Williams does not advise us to do anything that most of cannot do already. She offers no new techniques or earth-moving ideas, but she is very adept at explaining how to succeed in basic elements of building productive and successful business relationships. The topics that she presents as fundamental include the following:

  • The chapter “What Goes Around, Comes Around…” is a good reminder that we really do reap what we sow. You’ll appreciate the potential impact of what you say and do much more after reading it.
  • Her advice on connecting with people in “Teri, Terry, Terrie: What’s in a Name?” is fundamental and important. I wish all those people I meet who immediately start looking past my shoulder for someone more important to talk with would read this chapter. Everyone should resolve to follow her advice to devote full attention to each individual.
  • Her short chapter on “The Art of Conversation” will help you avoid being either a bore or a boor.
  • Following the few points in the short chapter on “Communication: The Writes and Wrongs” would make anyone a more effective speaker and writer. I liked her advice on how to communicate private information in a meeting without alienating others.
  • Williams’ chapter on “You Never Get a Second Chance to Make a First Impression” zapped me back to a time in high school when I heard the same mantra from my mother. We have all heard it. I thought about all the times my life took a certain course because of a first impression made—sometimes good, rarely bad, but frequently not very memorable.

More than half of the book is devoted to 12 chapters dealing with reputation. Williams covers basic material in this section, including: hard work; why performance counts; and the importance of honesty, persistence, and watching out for others. This material is really about integrity and competence, mixed with useful ideas about how to successfully make these virtues the cornerstones of building business relationships. These are time-honored ideas, and ones that are as much needed today as in any other era.

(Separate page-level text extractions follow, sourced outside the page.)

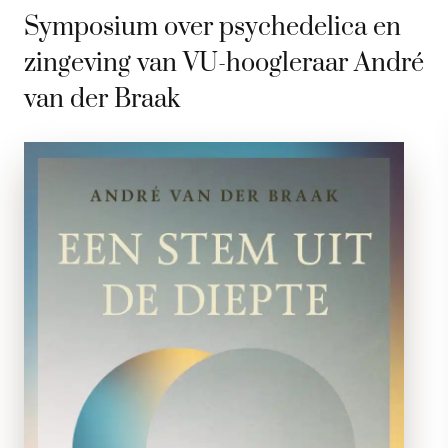
Symposium over psychedelica en
zingeving van VU-hoogleraar André
van der Braak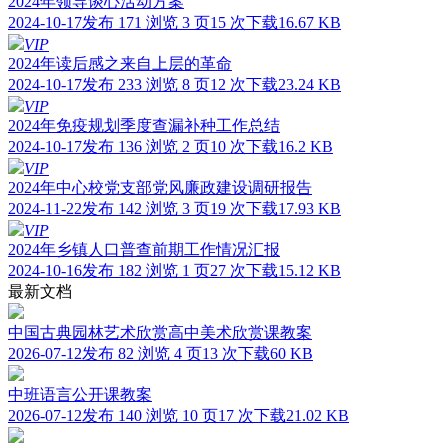
2024年领导谈心活动方案
2024-10-17发布
171 浏览
3 页
15 次下载
16.67 KB
VIP
2024年读后感之来自上层的革命
2024-10-17发布
233 浏览
8 页
12 次下载
23.24 KB
VIP
2024年免疫规划季度查漏补种工作总结
2024-10-17发布
136 浏览
2 页
10 次下载
16.2 KB
VIP
2024年中心校党支部党风廉政建设调研报告
2024-11-22发布
142 浏览
3 页
19 次下载
17.93 KB
VIP
2024年乡镇人口普查前期工作情况汇报
2024-10-16发布
182 浏览
1 页
27 次下载
15.12 KB
最新文档
中国古典园林艺术欣赏高中美术欣赏课教案
2026-07-12发布
82 浏览
4 页
13 次下载
60 KB
中班语言公开课教案
2026-07-12发布
140 浏览
10 页
17 次下载
21.02 KB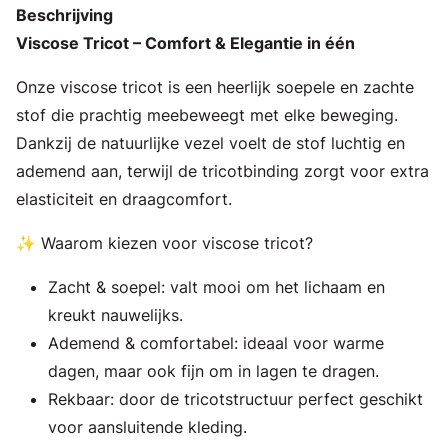
Beschrijving
Viscose Tricot – Comfort & Elegantie in één
Onze viscose tricot is een heerlijk soepele en zachte
stof die prachtig meebeweegt met elke beweging.
Dankzij de natuurlijke vezel voelt de stof luchtig en
ademend aan, terwijl de tricotbinding zorgt voor extra
elasticiteit en draagcomfort.
✨ Waarom kiezen voor viscose tricot?
Zacht & soepel: valt mooi om het lichaam en
kreukt nauwelijks.
Ademend & comfortabel: ideaal voor warme
dagen, maar ook fijn om in lagen te dragen.
Rekbaar: door de tricotstructuur perfect geschikt
voor aansluitende kleding.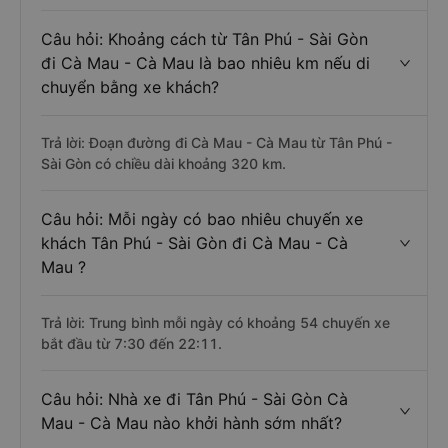
Câu hỏi: Khoảng cách từ Tân Phú - Sài Gòn
đi Cà Mau - Cà Mau là bao nhiêu km nếu di
chuyển bằng xe khách?
Trả lời: Đoạn đường đi Cà Mau - Cà Mau từ Tân Phú -
Sài Gòn có chiều dài khoảng 320 km.
Câu hỏi: Mỗi ngày có bao nhiêu chuyến xe
khách Tân Phú - Sài Gòn đi Cà Mau - Cà
Mau ?
Trả lời: Trung bình mỗi ngày có khoảng 54 chuyến xe
bắt đầu từ 7:30 đến 22:11.
Câu hỏi: Nhà xe đi Tân Phú - Sài Gòn Cà
Mau - Cà Mau nào khởi hành sớm nhất?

In addition to young business professionals trying to make habits of the basic building blocks of business relationships and more-experienced people looking for a motivational refresher, The Personal Touch would also be suitable for discussion groups or for college employment preparation seminars. Almost anyone looking for a new position or a promotion would also find something here that would be of use.

The personal narrative style prompts self-examination and consideration of how the reader can adopt or adapt Williams’ advice. Without doubt, this book is intended as advice, aimed especially at young people. For us older readers, however, the engaging personality that filters through the pages reminds us that we, too, could add the personal touch to someone in our sphere of activities. Who knows? It might lead to something big.


Robert H. Colson, PhD, CPA, is editor-in-chief of The CPA Journal.